知識人という大衆の代表

知識人という大衆の代表

新型コロナの入院患者の3割以上が、診断から1年後も倦怠感や呼吸困難などの何らかの後遺症を患っていることを、厚労省の研究チームが調査により明らかにしました。

症状を訴える患者は徐々に減っているものの、とりわけ41歳から64歳までを中心に睡眠障害や筋力低下などの後遺症も残るらしい。

厚労省は、このことを医療現場向けに作成している手引に明記するなどして、診断や治療の適切化につなげたいとしています。

それにつけても、新型コロナが発生した当初、「新型コロナなんて通常の風邪とかわらない」とか「行動制限は全体主義だ」とか言っていた人たちがいますが、たんなる「普通の風邪」で1年後も呼吸困難などの症状を訴えることはないはずです。
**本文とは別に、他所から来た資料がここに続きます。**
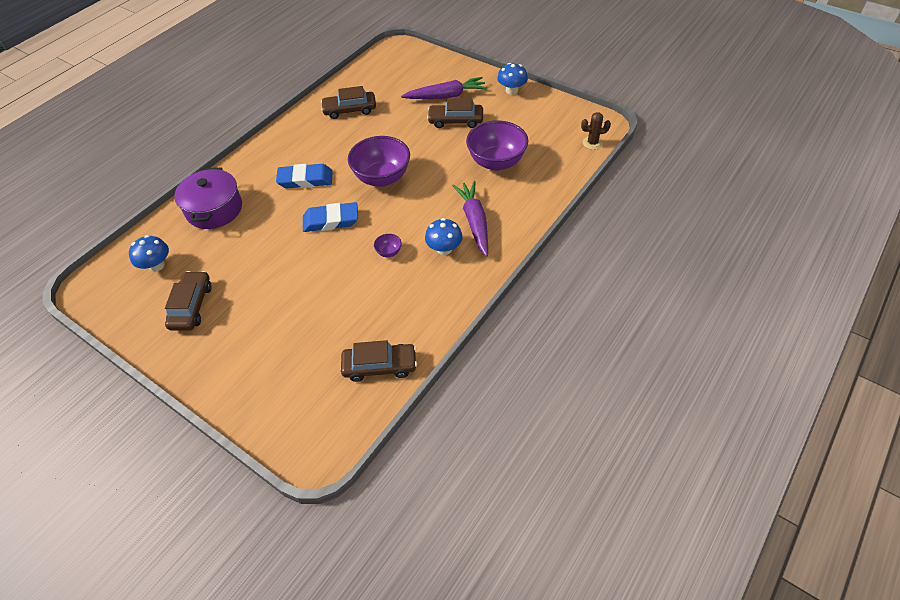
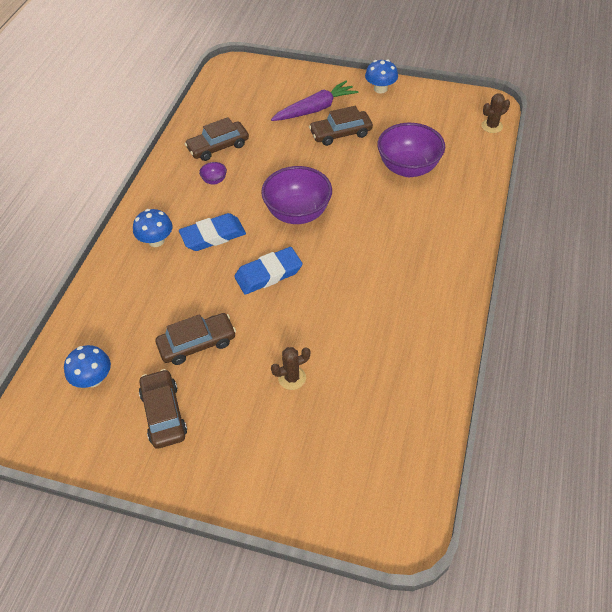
camera: 20 degrees left, 0 degrees up
purple pot [174,167,242,229] -> none
brown car [341,340,417,382] -> brown car moved to [156,313,236,365]
purple bowl [374,234,402,257] -> purple bowl moved to [199,162,227,185]
blue mushroom [425,218,463,255] -> blue mushroom moved to [133,209,173,247]
purple carrot [452,181,488,257] -> none
none -> brown cactus [271,347,310,390]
あるいは、この世界的パンデミックに対し、日本を除く各国の指導者たちは、いわゆる「戦争のメタファ」をつかって国民を説得し、国をあげて対策に乗り出しました。

たんなる「普通の風邪」で戦争のメタファを使うことなどあり得ないでしょうし、たんなる「普通の風邪」でなかったからこそ、国民の自由を制限してでも国民の生命を守らなければならなかったわけです。

しかしながら、国家の役割を重視しない新自由主義者の類は「経済優先…」と言いながら、なぜか早期の段階で新型コロナの危険性を軽視する言動に終始しました。
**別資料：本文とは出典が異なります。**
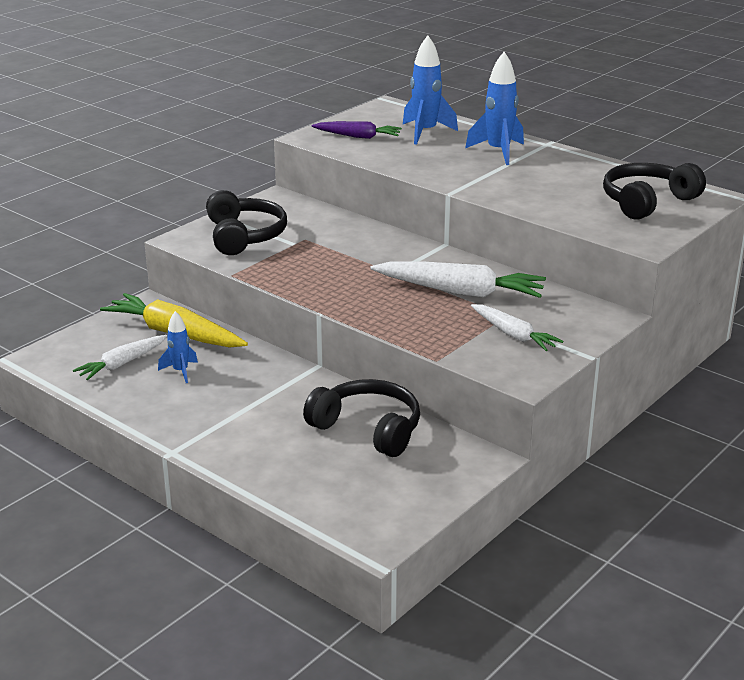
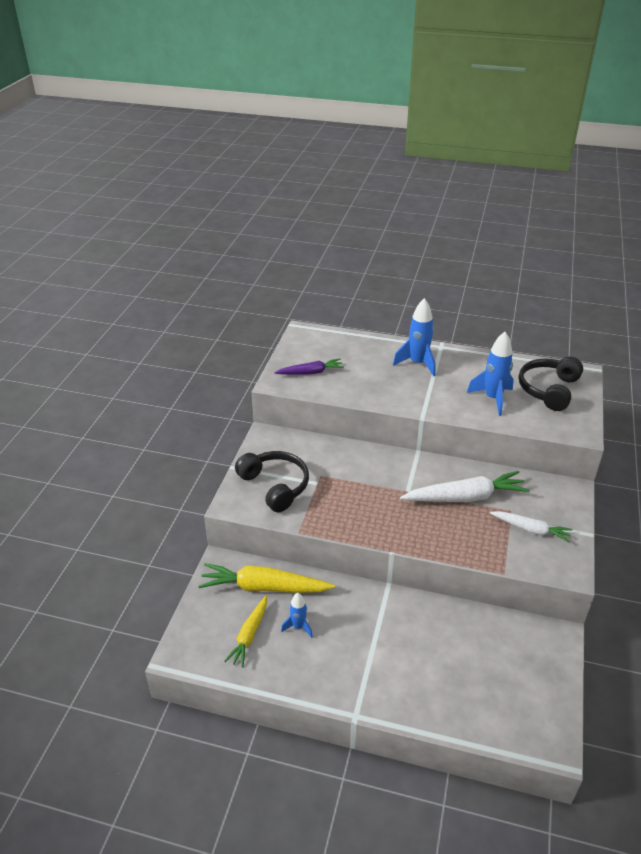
camera: 25 degrees left, 10 degrees up
white carrot [73,335,167,380] -> yellow carrot [224,596,267,667]
black headphones [303,379,420,457] -> none
blue rocket [403,35,458,145] -> blue rocket moved to [467,332,514,416]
特に残念だったのは、「保守」を自称する人たちの中にも、その種の人たちに同調してデマを流したり、国民の分断を招く行為に加担したりする人たちが多かったことです。

結局、彼らはあくまでも「自称保守」であって「保守」ではなかった、ということなのでしょう。

一方、新型コロナへの対応について判断を間違えた人々を後知恵で批判する輩もいました。

だれだって判断を誤ることはあります。

なのに、今回のように次々と新しい事実が判明しても自分の判断の間違いを認めることができず、自己正当化をはかろうとする人たちがいるのは残念です。

因みに自称国際政治学者の三浦某みたいに、最初は新型コロナを軽視していたくせに、あとになって「国は高を括っていたのではないか…」と政府批判する人もいます。

あるいは「(新型コロナ対策について)政府の対応には一貫性がなく、朝令暮改が多い…」と批判する自称知識人もいましたが、ウイルスは変異し、社会情勢も変わってくるのですから、その対応や判断が都度変わるのは当然のことではないでしょうか。

何が言いたいのかというと、テレビやラジオや新聞や週刊誌には、あまたの自称知識人が登場します。

残念ながら大衆社会はこの種の自称知識人が垂れ流すデマ情報に流されやすい。

但し断って起きますが、ここでいう「大衆」とは、「大衆居酒屋」や「大衆食堂」などで使われる概念ではありません。

偉大なる哲学者であるオルテガは、「大衆」を次のように定義しています。

「大衆とは、善い意味でも悪い意味でも、自分自身に特殊な価値を認めようとはせず、自分は“全ての人”と同じであると感じ、そのことに苦痛を覚えるどころか、他の人々と同一であると感ずることに喜びを見出している全ての人のことである」

なるほど要するに、自ら考え選択する重責から逃れ、常に多数派に同調して少数派にマウントをとりたがる人たちのことですね。

知識人に洗脳されず、自らの頭で考え判断し行動することは、常に孤独であり、とても難儀なことです。

その孤独さ、面倒さを伴う重責に耐えられない人たちによって大衆は形成されます。

今の日本において大衆を扇動するのは、テレビに出てくる学者や専門家、あるいはワイドショーで知識人ぶるコメンテーターたちです。

この構造こそが、日本を亡国へと導いています。